Es ist David, der hier voller Staunen darüber ist, dass er und seine Stammesfürsten beim Bau des Tempels so viel Ressourcen aus eigenen Mitteln zur Verfügung stellen. Ähnliches gilt für Kirchenbauten, die an vielen Orten dieser Welt aus den Mitteln der oft armen Gemeinde erstellt werden und Wunderbares zustande bringen. Auch dort, wie im Losungstext für den Tempelbau betont, gibt das Volk, die Gemeinde freiwillig, denn das Werk ist Ausdruck des Dankes für das, was im Leben empfangen wurde und nun in Teilen zurückfliesst in diesen Bau, zum Lob Gottes und zur Versammlung seiner Gemeinde.
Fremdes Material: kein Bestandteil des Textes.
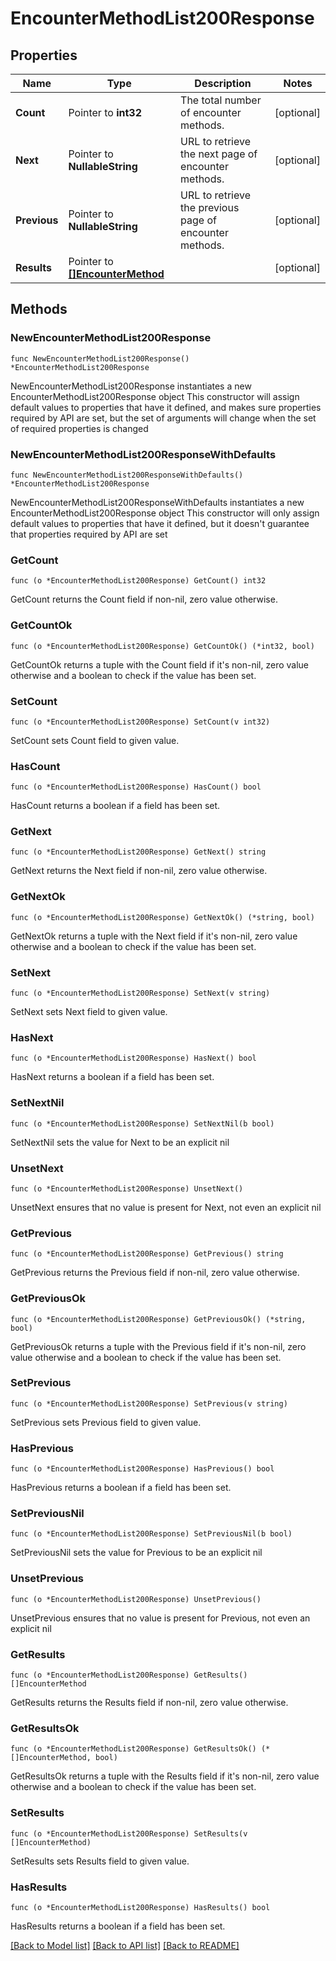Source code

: # EncounterMethodList200Response

## Properties

Name | Type | Description | Notes
------------ | ------------- | ------------- | -------------
**Count** | Pointer to **int32** | The total number of encounter methods. | [optional] 
**Next** | Pointer to **NullableString** | URL to retrieve the next page of encounter methods. | [optional] 
**Previous** | Pointer to **NullableString** | URL to retrieve the previous page of encounter methods. | [optional] 
**Results** | Pointer to [**[]EncounterMethod**](EncounterMethod.md) |  | [optional] 

## Methods

### NewEncounterMethodList200Response

`func NewEncounterMethodList200Response() *EncounterMethodList200Response`

NewEncounterMethodList200Response instantiates a new EncounterMethodList200Response object
This constructor will assign default values to properties that have it defined,
and makes sure properties required by API are set, but the set of arguments
will change when the set of required properties is changed

### NewEncounterMethodList200ResponseWithDefaults

`func NewEncounterMethodList200ResponseWithDefaults() *EncounterMethodList200Response`

NewEncounterMethodList200ResponseWithDefaults instantiates a new EncounterMethodList200Response object
This constructor will only assign default values to properties that have it defined,
but it doesn't guarantee that properties required by API are set

### GetCount

`func (o *EncounterMethodList200Response) GetCount() int32`

GetCount returns the Count field if non-nil, zero value otherwise.

### GetCountOk

`func (o *EncounterMethodList200Response) GetCountOk() (*int32, bool)`

GetCountOk returns a tuple with the Count field if it's non-nil, zero value otherwise
and a boolean to check if the value has been set.

### SetCount

`func (o *EncounterMethodList200Response) SetCount(v int32)`

SetCount sets Count field to given value.

### HasCount

`func (o *EncounterMethodList200Response) HasCount() bool`

HasCount returns a boolean if a field has been set.

### GetNext

`func (o *EncounterMethodList200Response) GetNext() string`

GetNext returns the Next field if non-nil, zero value otherwise.

### GetNextOk

`func (o *EncounterMethodList200Response) GetNextOk() (*string, bool)`

GetNextOk returns a tuple with the Next field if it's non-nil, zero value otherwise
and a boolean to check if the value has been set.

### SetNext

`func (o *EncounterMethodList200Response) SetNext(v string)`

SetNext sets Next field to given value.

### HasNext

`func (o *EncounterMethodList200Response) HasNext() bool`

HasNext returns a boolean if a field has been set.

### SetNextNil

`func (o *EncounterMethodList200Response) SetNextNil(b bool)`

 SetNextNil sets the value for Next to be an explicit nil

### UnsetNext
`func (o *EncounterMethodList200Response) UnsetNext()`

UnsetNext ensures that no value is present for Next, not even an explicit nil
### GetPrevious

`func (o *EncounterMethodList200Response) GetPrevious() string`

GetPrevious returns the Previous field if non-nil, zero value otherwise.

### GetPreviousOk

`func (o *EncounterMethodList200Response) GetPreviousOk() (*string, bool)`

GetPreviousOk returns a tuple with the Previous field if it's non-nil, zero value otherwise
and a boolean to check if the value has been set.

### SetPrevious

`func (o *EncounterMethodList200Response) SetPrevious(v string)`

SetPrevious sets Previous field to given value.

### HasPrevious

`func (o *EncounterMethodList200Response) HasPrevious() bool`

HasPrevious returns a boolean if a field has been set.

### SetPreviousNil

`func (o *EncounterMethodList200Response) SetPreviousNil(b bool)`

 SetPreviousNil sets the value for Previous to be an explicit nil

### UnsetPrevious
`func (o *EncounterMethodList200Response) UnsetPrevious()`

UnsetPrevious ensures that no value is present for Previous, not even an explicit nil
### GetResults

`func (o *EncounterMethodList200Response) GetResults() []EncounterMethod`

GetResults returns the Results field if non-nil, zero value otherwise.

### GetResultsOk

`func (o *EncounterMethodList200Response) GetResultsOk() (*[]EncounterMethod, bool)`

GetResultsOk returns a tuple with the Results field if it's non-nil, zero value otherwise
and a boolean to check if the value has been set.

### SetResults

`func (o *EncounterMethodList200Response) SetResults(v []EncounterMethod)`

SetResults sets Results field to given value.

### HasResults

`func (o *EncounterMethodList200Response) HasResults() bool`

HasResults returns a boolean if a field has been set.


[[Back to Model list]](../README.md#documentation-for-models) [[Back to API list]](../README.md#documentation-for-api-endpoints) [[Back to README]](../README.md)


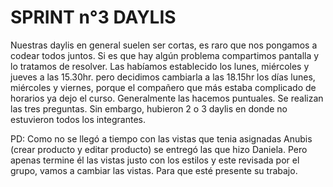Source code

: # SPRINT n°3 DAYLIS

Nuestras daylis en general suelen ser cortas, es raro que nos pongamos a codear todos juntos. Si es que hay algún problema compartimos pantalla y lo tratamos de resolver. Las habíamos establecido los lunes, miércoles y jueves a las 15.30hr. pero decidimos cambiarla a las 18.15hr los días lunes, miércoles y viernes, porque el compañero que más estaba complicado de horarios ya dejo el curso.
Generalmente las hacemos puntuales. Se realizan las tres preguntas. Sin embargo, hubieron 2 o 3 daylis en donde no estuvieron todos los integrantes.  

PD: 
Como no se llegó a tiempo con las vistas que tenia asignadas Anubis (crear producto y editar producto) se entregó las que hizo Daniela. Pero apenas termine él las vistas justo con los estilos y este revisada por el grupo, vamos a cambiar las vistas. Para que esté presente su trabajo.
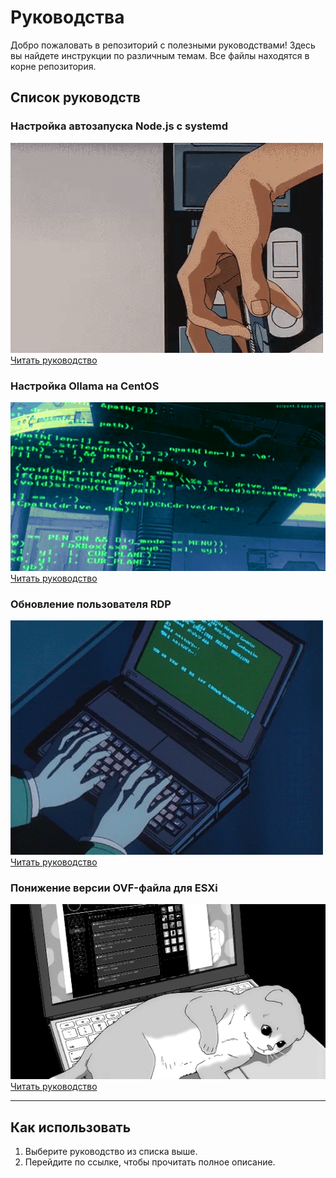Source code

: # Руководства

Добро пожаловать в репозиторий с полезными руководствами! Здесь вы найдете инструкции по различным темам. Все файлы находятся в корне репозитория.

## Список руководств

### Настройка автозапуска Node.js с systemd  
![Пример автозапуска Node.js](./assests/autostart_nodejs.gif)  
[Читать руководство](./autostart_systemd_nodejs.md)

### Настройка Ollama на CentOS  
![Пример настройки Ollama](./assests/centos_ollama.gif)  
[Читать руководство](./centos_ollama.md)

### Обновление пользователя RDP  
![Обновление RDP пользователя](./assests/rdp_user_update.gif)  
[Читать руководство](./how_to_update_rdp_user_aviable.md)

### Понижение версии OVF-файла для ESXi  
![Пример понижения версии OVF](./assests/esxi_downgrade.gif)  
[Читать руководство](./howto_downgrade_version_esxi_ovf_file.md)

---

## Как использовать

1. Выберите руководство из списка выше.
2. Перейдите по ссылке, чтобы прочитать полное описание.

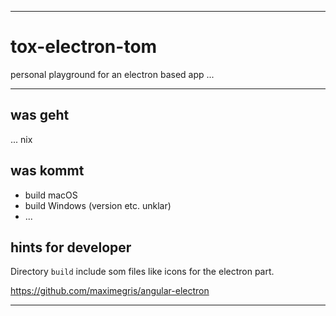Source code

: ***

# tox-electron-tom

personal playground for an electron based app ...

***

## was geht

... nix

## was kommt

* build macOS
* build Windows (version etc. unklar)
* ...

## hints for developer

Directory `build` include som files like icons for the electron part.

https://github.com/maximegris/angular-electron

***
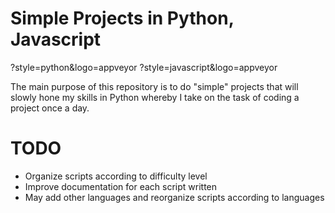 # Simple Projects in Python, Javascript

?style=python&logo=appveyor ?style=javascript&logo=appveyor

The main purpose of this repository is to do "simple" projects that will slowly hone my skills in Python whereby I take on the task of coding a project once a day. 

# TODO
- Organize scripts according to difficulty level
- Improve documentation for each script written
- May add other languages and reorganize scripts according to languages
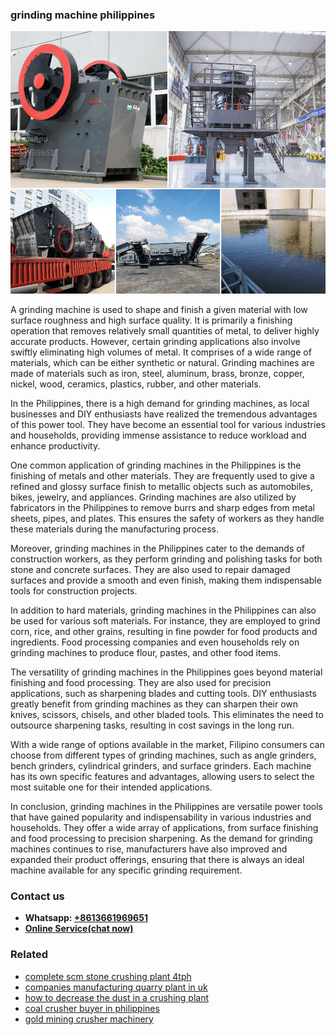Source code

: <h3>grinding machine philippines</h3><img src='1704791613.jpg' alt=''><p>A grinding machine is used to shape and finish a given material with low surface roughness and high surface quality. It is primarily a finishing operation that removes relatively small quantities of metal, to deliver highly accurate products. However, certain grinding applications also involve swiftly eliminating high volumes of metal. It comprises of a wide range of materials, which can be either synthetic or natural. Grinding machines are made of materials such as iron, steel, aluminum, brass, bronze, copper, nickel, wood, ceramics, plastics, rubber, and other materials.</p><p>In the Philippines, there is a high demand for grinding machines, as local businesses and DIY enthusiasts have realized the tremendous advantages of this power tool. They have become an essential tool for various industries and households, providing immense assistance to reduce workload and enhance productivity.</p><p>One common application of grinding machines in the Philippines is the finishing of metals and other materials. They are frequently used to give a refined and glossy surface finish to metallic objects such as automobiles, bikes, jewelry, and appliances. Grinding machines are also utilized by fabricators in the Philippines to remove burrs and sharp edges from metal sheets, pipes, and plates. This ensures the safety of workers as they handle these materials during the manufacturing process.</p><p>Moreover, grinding machines in the Philippines cater to the demands of construction workers, as they perform grinding and polishing tasks for both stone and concrete surfaces. They are also used to repair damaged surfaces and provide a smooth and even finish, making them indispensable tools for construction projects.</p><p>In addition to hard materials, grinding machines in the Philippines can also be used for various soft materials. For instance, they are employed to grind corn, rice, and other grains, resulting in fine powder for food products and ingredients. Food processing companies and even households rely on grinding machines to produce flour, pastes, and other food items.</p><p>The versatility of grinding machines in the Philippines goes beyond material finishing and food processing. They are also used for precision applications, such as sharpening blades and cutting tools. DIY enthusiasts greatly benefit from grinding machines as they can sharpen their own knives, scissors, chisels, and other bladed tools. This eliminates the need to outsource sharpening tasks, resulting in cost savings in the long run.</p><p>With a wide range of options available in the market, Filipino consumers can choose from different types of grinding machines, such as angle grinders, bench grinders, cylindrical grinders, and surface grinders. Each machine has its own specific features and advantages, allowing users to select the most suitable one for their intended applications.</p><p>In conclusion, grinding machines in the Philippines are versatile power tools that have gained popularity and indispensability in various industries and households. They offer a wide array of applications, from surface finishing and food processing to precision sharpening. As the demand for grinding machines continues to rise, manufacturers have also improved and expanded their product offerings, ensuring that there is always an ideal machine available for any specific grinding requirement.</p><h3>Contact us</h3><ul><li><strong>Whatsapp:&nbsp;<a href="https://wa.me/8613661969651">+8613661969651</a></strong></li><li><a href="https://swt.shibang-china.com/?git&amp;zhl&amp;grinding machine philippines"><strong>Online Service(chat now)</strong></a></li></ul><h3>Related</h3><ul><li><a href='complete scm stone crushing plant 4tph.md'>complete scm stone crushing plant 4tph</a></li><li><a href='companies manufacturing quarry plant in uk.md'>companies manufacturing quarry plant in uk</a></li><li><a href='how to decrease the dust in a crushing plant.md'>how to decrease the dust in a crushing plant</a></li><li><a href='coal crusher buyer in philippines.md'>coal crusher buyer in philippines</a></li><li><a href='gold mining crusher machinery.md'>gold mining crusher machinery</a></li></ul>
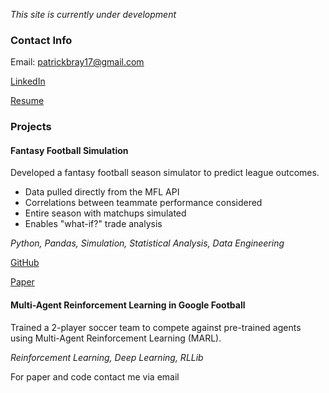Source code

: *This site is currently under development*
### Contact Info
Email: patrickbray17@gmail.com

[LinkedIn](https://www.linkedin.com/in/patrick-bray-75b021115/)

[Resume](https://github.com/PatrickBrayPersonal/PatrickBrayPersonal.github.io/blob/main/Patrick%20Bray%20Resume.pdf)

### Projects
#### Fantasy Football Simulation
Developed a fantasy football season simulator to predict league outcomes.
* Data pulled directly from the MFL API
* Correlations between teammate performance considered
* Entire season with matchups simulated
* Enables "what-if?" trade analysis

*Python, Pandas, Simulation, Statistical Analysis, Data Engineering*


[GitHub](https://github.com/PatrickBrayPersonal/BDFL-Simulation)

[Paper](https://nbviewer.org/github/PatrickBrayPersonal/BDFL-Simulation/blob/main/src/Report.ipynb)

#### Multi-Agent Reinforcement Learning in Google Football
Trained a 2-player soccer team to compete against pre-trained agents using Multi-Agent Reinforcement Learning (MARL).

*Reinforcement Learning, Deep Learning, RLLib*

For paper and code contact me via email
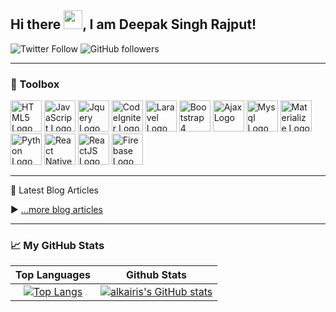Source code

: ## Hi there <img src="https://raw.githubusercontent.com/MartinHeinz/MartinHeinz/master/wave.gif" width="30px">, I am Deepak Singh Rajput!

![Twitter Follow](https://img.shields.io/twitter/follow/alkairis_?style=social)    ![GitHub followers](https://img.shields.io/github/followers/alkairis?style=social)


---

### 🧰 Toolbox

<img src="https://cdn.worldvectorlogo.com/logos/html5.svg" alt="HTML5 Logo" width="50" height="50"/> <img src="https://cdn.worldvectorlogo.com/logos/logo-javascript.svg" alt="JavaScript Logo" width="50" height="50"/> <img src="https://cdn.worldvectorlogo.com/logos/jquery-1.svg" alt="Jquery Logo" width="50" height="50"/> <img src="https://cdn.worldvectorlogo.com/logos/codeigniter.svg" alt="CodeIgniter Logo" width="50" height="50"/> <img src="https://cdn.worldvectorlogo.com/logos/laravel-2.svg" alt="Laravel Logo" width="50" height="50"/> <img src="https://cdn.worldvectorlogo.com/logos/bootstrap-4.svg" alt="Bootstrap 4 Logo" width="50" height="50"/> <img src="https://cdn.worldvectorlogo.com/logos/ajax-1.svg" alt="Ajax Logo" width="50" height="50"/> <img src="https://cdn.worldvectorlogo.com/logos/mysql-3.svg" alt="Mysql Logo" width="50" height="50"/> <img src="https://cdn.worldvectorlogo.com/logos/materialize-3.svg" alt="Materialize Logo" width="50" height="50"/> <img src="https://cdn.worldvectorlogo.com/logos/python-5.svg" alt="Python Logo" width="50" height="50"/> <img src="https://cdn.worldvectorlogo.com/logos/react-1.svg" alt="React Native Logo" width="50" height="50"/> <img src="https://cdn.worldvectorlogo.com/logos/react-2.svg" alt="ReactJS Logo" width="50" height="50"/> <img src="https://cdn.worldvectorlogo.com/logos/firebase-1.svg" alt="Firebase Logo" width="50" height="50"/>

---


📘 Latest Blog Articles

<!-- BLOG-POST-LIST:START -->
<!-- BLOG-POST-LIST:END -->

▶ [...more blog articles](https://alkairis.medium.com)

---

### &#x1f4c8; My GitHub Stats
 



Top Languages| Github Stats
| :---: | :---:
[![Top Langs](https://github-readme-stats.vercel.app/api/top-langs/?username=alkairis&langs_count=6&hide=tsql&layout=compact&theme=radical)](https://github.com/anuraghazra/github-readme-stats)    | [![alkairis's GitHub stats](https://github-readme-stats.vercel.app/api?username=alkairis&theme=radical)](https://github.com/anuraghazra/github-readme-stats)


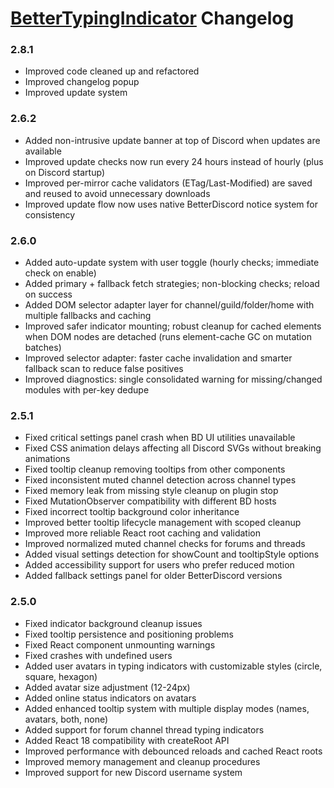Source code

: # [BetterTypingIndicator](https://pharaoh2k.github.io/BetterDiscordStuff/?plugin=BetterTypingIndicator "BetterTypingIndicator") Changelog

### 2.8.1
- Improved code cleaned up and refactored
- Improved changelog popup
- Improved update system

### 2.6.2
- Added non-intrusive update banner at top of Discord when updates are available
- Improved update checks now run every 24 hours instead of hourly (plus on Discord startup)
- Improved per-mirror cache validators (ETag/Last-Modified) are saved and reused to avoid unnecessary downloads
- Improved update flow now uses native BetterDiscord notice system for consistency

### 2.6.0
- Added auto-update system with user toggle (hourly checks; immediate check on enable)
- Added primary + fallback fetch strategies; non-blocking checks; reload on success
- Added DOM selector adapter layer for channel/guild/folder/home with multiple fallbacks and caching
- Improved safer indicator mounting; robust cleanup for cached elements when DOM nodes are detached (runs element-cache GC on mutation batches)
- Improved selector adapter: faster cache invalidation and smarter fallback scan to reduce false positives
- Improved diagnostics: single consolidated warning for missing/changed modules with per-key dedupe

### 2.5.1
- Fixed critical settings panel crash when BD UI utilities unavailable
- Fixed CSS animation delays affecting all Discord SVGs without breaking animations
- Fixed tooltip cleanup removing tooltips from other components
- Fixed inconsistent muted channel detection across channel types
- Fixed memory leak from missing style cleanup on plugin stop
- Fixed MutationObserver compatibility with different BD hosts
- Fixed incorrect tooltip background color inheritance
- Improved better tooltip lifecycle management with scoped cleanup
- Improved more reliable React root caching and validation
- Improved normalized muted channel checks for forums and threads
- Added visual settings detection for showCount and tooltipStyle options
- Added accessibility support for users who prefer reduced motion
- Added fallback settings panel for older BetterDiscord versions

### 2.5.0
- Fixed indicator background cleanup issues
- Fixed tooltip persistence and positioning problems
- Fixed React component unmounting warnings
- Fixed crashes with undefined users
- Added user avatars in typing indicators with customizable styles (circle, square, hexagon)
- Added avatar size adjustment (12-24px)
- Added online status indicators on avatars
- Added enhanced tooltip system with multiple display modes (names, avatars, both, none)
- Added support for forum channel thread typing indicators
- Added React 18 compatibility with createRoot API
- Improved performance with debounced reloads and cached React roots
- Improved memory management and cleanup procedures
- Improved support for new Discord username system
David betont, dass wir Empfänger von Gaben aus Gottes Hand sind. Beim Betrachten unserer Fähigkeiten, unserer Kreativität, unserer finanziellen Möglichkeiten, unseres Lebensstandards – jedes Mal gilt, wie es in dem bekannten Lied zum Ausdruck kommt: «Alle guten Gaben, alles, was wir haben, kommt, oh Gott, von dir, drum dankt ihm, dankt.» Dieser Dank drückt sich in der freiwilligen Weitergabe des Empfangenen aus. Dass dabei so viel herauskommt, mag uns ebenso erstaunen wie David. Doch letztlich verweist es nur auf die Grosszügigkeit, mit der Gott uns die verschiedenen Gaben aus seiner Hand, zum Teilen mit unseren Mitmenschen, in unsere Hände gelegt hat.